Anticipated acquisition by GKN plc of the Aerospace Division of Pilkington plc
Affected market: Aircraft transparenciesNo. ME/1300/03
Please note that the full text of the decision can be downloaded by using the link on the right. What follows are extracts regarding the parties, the transaction, assessment and the decision.
The OFT's decision on reference under section 33 of the Enterprise Act given on 25 September 2003
PARTIES
GKN plc (GKN) is UK listed company. It operates a global engineering business, principally in the automotive and aerospace sectors. Through its UK subsidiary, ACT, GKN develops and manufactures a range of cockpit transparencies and associated products for aircraft and produces coatings for aircraft transparencies. In the year to 31 December 2002, ACT's worldwide sales in aircraft transparencies were approximately [see note 1].

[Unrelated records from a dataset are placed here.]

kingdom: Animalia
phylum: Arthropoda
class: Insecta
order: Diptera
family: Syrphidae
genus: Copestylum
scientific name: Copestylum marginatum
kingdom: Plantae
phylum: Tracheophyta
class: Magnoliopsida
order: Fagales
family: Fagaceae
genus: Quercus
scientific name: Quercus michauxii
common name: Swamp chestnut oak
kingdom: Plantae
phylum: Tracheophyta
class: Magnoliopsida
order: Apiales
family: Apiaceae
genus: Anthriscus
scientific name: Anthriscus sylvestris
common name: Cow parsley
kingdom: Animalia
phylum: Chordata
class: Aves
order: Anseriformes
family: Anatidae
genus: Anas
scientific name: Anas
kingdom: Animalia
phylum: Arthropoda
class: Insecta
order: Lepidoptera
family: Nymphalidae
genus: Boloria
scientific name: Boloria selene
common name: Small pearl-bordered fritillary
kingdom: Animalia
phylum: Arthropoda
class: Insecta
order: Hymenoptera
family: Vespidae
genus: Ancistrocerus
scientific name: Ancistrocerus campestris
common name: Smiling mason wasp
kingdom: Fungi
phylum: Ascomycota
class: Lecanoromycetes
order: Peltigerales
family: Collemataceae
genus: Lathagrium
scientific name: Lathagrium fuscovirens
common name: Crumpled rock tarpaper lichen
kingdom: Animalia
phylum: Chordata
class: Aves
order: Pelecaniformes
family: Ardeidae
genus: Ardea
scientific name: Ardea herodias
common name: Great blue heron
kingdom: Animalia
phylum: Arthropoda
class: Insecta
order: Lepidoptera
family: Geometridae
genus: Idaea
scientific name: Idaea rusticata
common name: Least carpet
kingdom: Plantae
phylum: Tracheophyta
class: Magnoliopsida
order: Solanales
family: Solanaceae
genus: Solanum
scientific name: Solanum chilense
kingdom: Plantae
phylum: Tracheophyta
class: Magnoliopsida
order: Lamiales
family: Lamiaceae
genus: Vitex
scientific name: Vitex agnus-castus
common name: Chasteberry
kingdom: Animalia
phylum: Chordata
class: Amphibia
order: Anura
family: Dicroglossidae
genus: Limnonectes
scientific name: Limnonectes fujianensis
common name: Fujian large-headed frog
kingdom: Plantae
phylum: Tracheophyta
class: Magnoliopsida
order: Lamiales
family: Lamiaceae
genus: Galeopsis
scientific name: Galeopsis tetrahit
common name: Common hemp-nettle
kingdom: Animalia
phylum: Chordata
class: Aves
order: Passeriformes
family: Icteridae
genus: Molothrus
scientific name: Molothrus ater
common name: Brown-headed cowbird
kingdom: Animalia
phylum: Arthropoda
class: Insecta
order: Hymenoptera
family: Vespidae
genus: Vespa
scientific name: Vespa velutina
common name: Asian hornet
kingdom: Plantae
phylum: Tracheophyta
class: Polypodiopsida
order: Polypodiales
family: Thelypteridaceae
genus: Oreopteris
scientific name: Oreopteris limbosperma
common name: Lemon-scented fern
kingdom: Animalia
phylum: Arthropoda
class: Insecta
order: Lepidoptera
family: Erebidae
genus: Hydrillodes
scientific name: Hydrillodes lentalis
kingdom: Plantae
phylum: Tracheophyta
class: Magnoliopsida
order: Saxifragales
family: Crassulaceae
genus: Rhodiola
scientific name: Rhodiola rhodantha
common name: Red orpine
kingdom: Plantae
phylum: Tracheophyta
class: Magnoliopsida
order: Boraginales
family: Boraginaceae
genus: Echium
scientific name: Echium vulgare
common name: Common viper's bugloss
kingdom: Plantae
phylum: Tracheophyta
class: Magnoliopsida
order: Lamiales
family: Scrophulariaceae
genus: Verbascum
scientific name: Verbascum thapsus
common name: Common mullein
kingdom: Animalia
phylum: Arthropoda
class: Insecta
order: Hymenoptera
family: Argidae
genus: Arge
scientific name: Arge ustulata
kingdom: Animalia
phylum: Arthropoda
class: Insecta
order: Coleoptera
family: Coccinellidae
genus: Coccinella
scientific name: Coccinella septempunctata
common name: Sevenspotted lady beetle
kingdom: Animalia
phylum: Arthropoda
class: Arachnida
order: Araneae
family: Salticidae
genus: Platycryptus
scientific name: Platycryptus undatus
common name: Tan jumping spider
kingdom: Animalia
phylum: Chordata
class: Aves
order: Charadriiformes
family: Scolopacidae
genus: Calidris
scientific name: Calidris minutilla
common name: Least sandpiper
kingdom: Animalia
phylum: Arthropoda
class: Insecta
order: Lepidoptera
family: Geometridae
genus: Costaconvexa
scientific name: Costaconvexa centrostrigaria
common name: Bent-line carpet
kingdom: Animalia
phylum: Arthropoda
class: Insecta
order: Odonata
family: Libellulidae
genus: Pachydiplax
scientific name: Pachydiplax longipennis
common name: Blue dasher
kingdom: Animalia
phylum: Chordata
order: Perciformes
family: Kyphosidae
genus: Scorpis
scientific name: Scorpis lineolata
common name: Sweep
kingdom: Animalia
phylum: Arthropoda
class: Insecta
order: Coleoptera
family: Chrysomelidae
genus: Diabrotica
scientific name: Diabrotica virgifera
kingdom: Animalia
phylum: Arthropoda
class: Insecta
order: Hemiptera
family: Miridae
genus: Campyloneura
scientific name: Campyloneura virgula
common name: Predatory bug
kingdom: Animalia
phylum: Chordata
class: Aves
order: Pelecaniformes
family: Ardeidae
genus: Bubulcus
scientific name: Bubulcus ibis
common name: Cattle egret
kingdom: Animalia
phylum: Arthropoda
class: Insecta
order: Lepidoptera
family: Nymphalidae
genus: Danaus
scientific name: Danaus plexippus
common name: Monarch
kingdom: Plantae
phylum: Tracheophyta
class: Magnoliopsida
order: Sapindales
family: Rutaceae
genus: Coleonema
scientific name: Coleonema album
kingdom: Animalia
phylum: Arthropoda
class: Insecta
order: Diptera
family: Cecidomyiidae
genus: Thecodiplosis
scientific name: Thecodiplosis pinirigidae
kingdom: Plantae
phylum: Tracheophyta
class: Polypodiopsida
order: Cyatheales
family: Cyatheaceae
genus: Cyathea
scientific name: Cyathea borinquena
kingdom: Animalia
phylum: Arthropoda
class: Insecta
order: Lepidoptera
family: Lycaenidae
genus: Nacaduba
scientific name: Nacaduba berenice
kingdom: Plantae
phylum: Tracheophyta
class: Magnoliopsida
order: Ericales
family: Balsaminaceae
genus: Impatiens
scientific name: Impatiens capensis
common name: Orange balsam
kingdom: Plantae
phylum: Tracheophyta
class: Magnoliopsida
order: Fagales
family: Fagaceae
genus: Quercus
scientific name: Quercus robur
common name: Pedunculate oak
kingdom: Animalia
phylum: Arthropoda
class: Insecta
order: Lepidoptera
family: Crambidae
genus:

Pilkington plc (Pilkington) operates an aerospace division comprising of four subsidiaries based in Brazil, England, Thailand and the USA. Its UK subsidiary, Pilkington Aerospace Limited (PA), manufactures aircraft transparencies for military and commercial aircraft and produces coatings for aircraft transparencies. In the year to 31 March 2002, PA's UK turnover was around [see note 1].
TRANSACTION
GKN proposes to acquire the entire issued share capital of PA and all outstanding shares of the common stock of Pilkington Aerospace Inc. The transaction is conditional upon merger clearance in the UK and Brazil.
The transaction was notified by GKN on 22 July 2003. The 40 working day administrative deadline expires on 1 October 2003.
ASSESSMENT
The transaction qualifies in respect of the share of supply test of the Act and the parties overlap in the supply of transparencies for use in military and commercial aircraft.
It has not been possible to determine with certainty whether glass and plastic transparencies are substitutable. However, in this case, it has not been necessary to reach a firm view of the relevant product market. As a result of the merger, the parties will be one of only two remaining suppliers of transparencies in the UK. However, it appears that transparencies are supplied on a worldwide basis and the parties will continue to face significant competition from six other major suppliers. As contracts are awarded subject to a competitive bid process, it would appear that customers are likely to possess significant negotiating strength and are able to secure lower prices through the threat of switching. Most third parties were also unconcerned.
For the above reasons, the merger is not expected to result in a substantial lessening of competition within a market or markets in the United Kingdom for goods or services.
DECISION
This merger will therefore not be referred to the Competition Commission under section 33(1) of the Act.